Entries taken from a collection

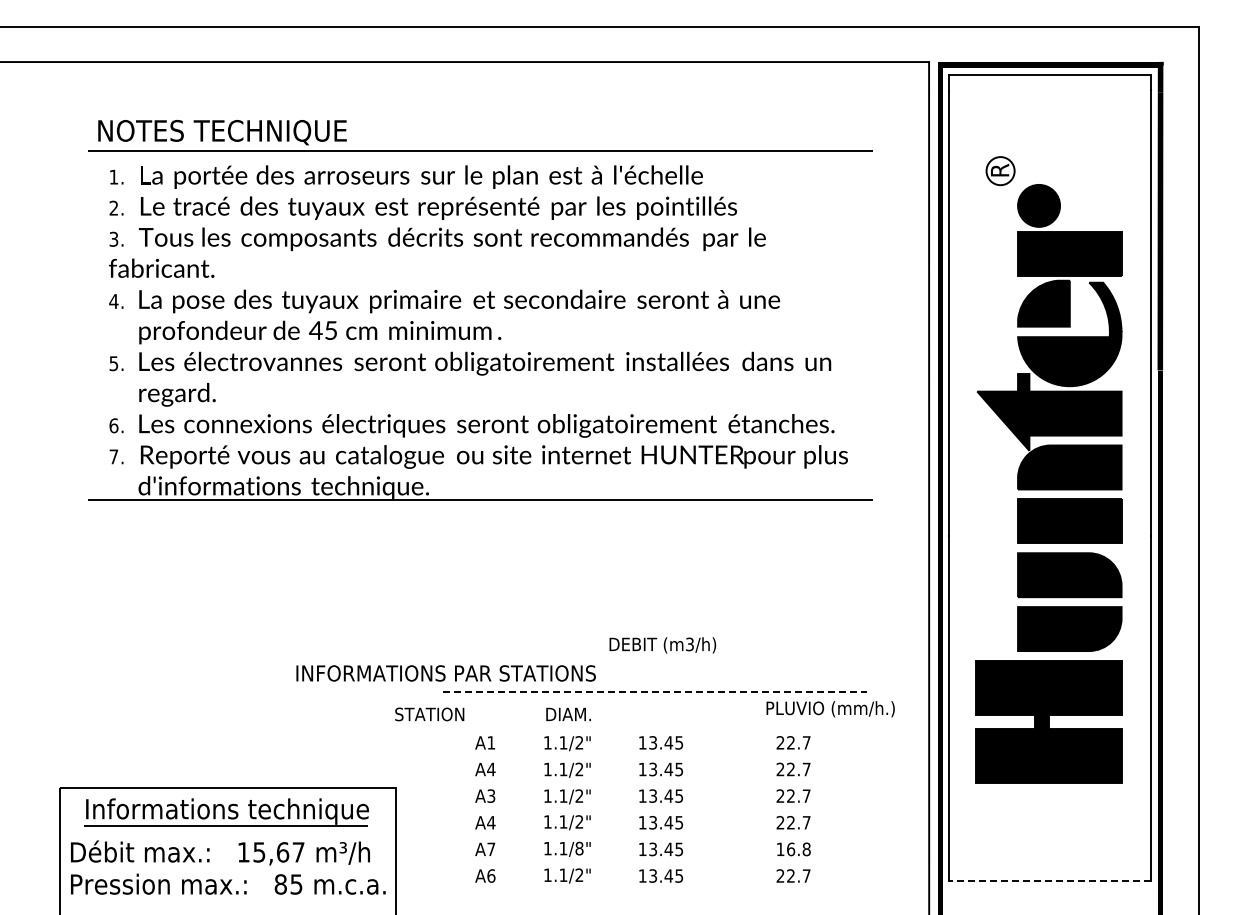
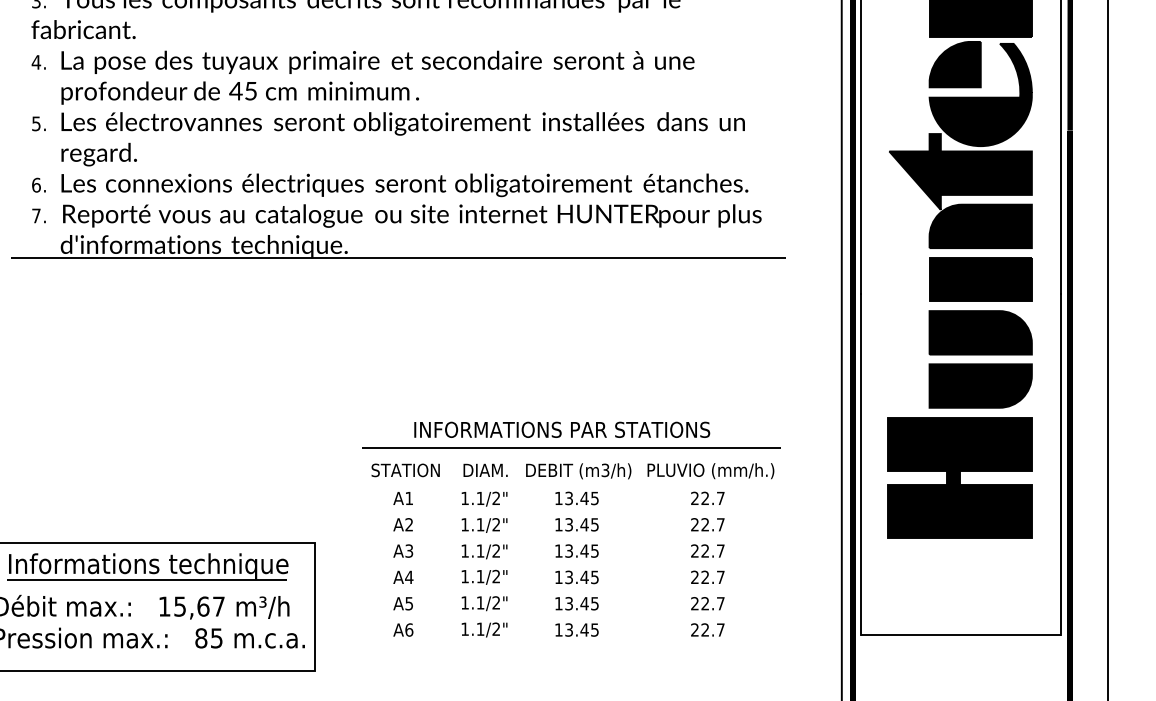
text: (662, 645) -> (578, 471), moved
text: (445, 673) -> (561, 429), moved
line: (655, 692) -> (571, 448), dashed -> solid
text: (830, 709) -> (710, 471), moved
text: (429, 714) -> (405, 470), moved
text: (491, 769) -> (409, 524), A4 -> A2
text: (579, 848) -> (496, 602), 1.1/8" -> 1.1/2"
text: (491, 849) -> (409, 603), A7 -> A5
text: (793, 849) -> (707, 603), 16.8 -> 22.7
line: (1049, 881) -> (960, 635), dashed -> solid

__What to work on__: Each line above is to be duplicated exactly, and the pictures are to be omitted.

__Task output__:
text: (662, 645) -> (578, 471), moved
text: (445, 673) -> (561, 429), moved
line: (655, 692) -> (571, 448), dashed -> solid
text: (830, 709) -> (710, 471), moved
text: (429, 714) -> (405, 470), moved
text: (491, 769) -> (409, 524), A4 -> A2
text: (579, 848) -> (496, 602), 1.1/8" -> 1.1/2"
text: (491, 849) -> (409, 603), A7 -> A5
text: (793, 849) -> (707, 603), 16.8 -> 22.7
line: (1049, 881) -> (960, 635), dashed -> solid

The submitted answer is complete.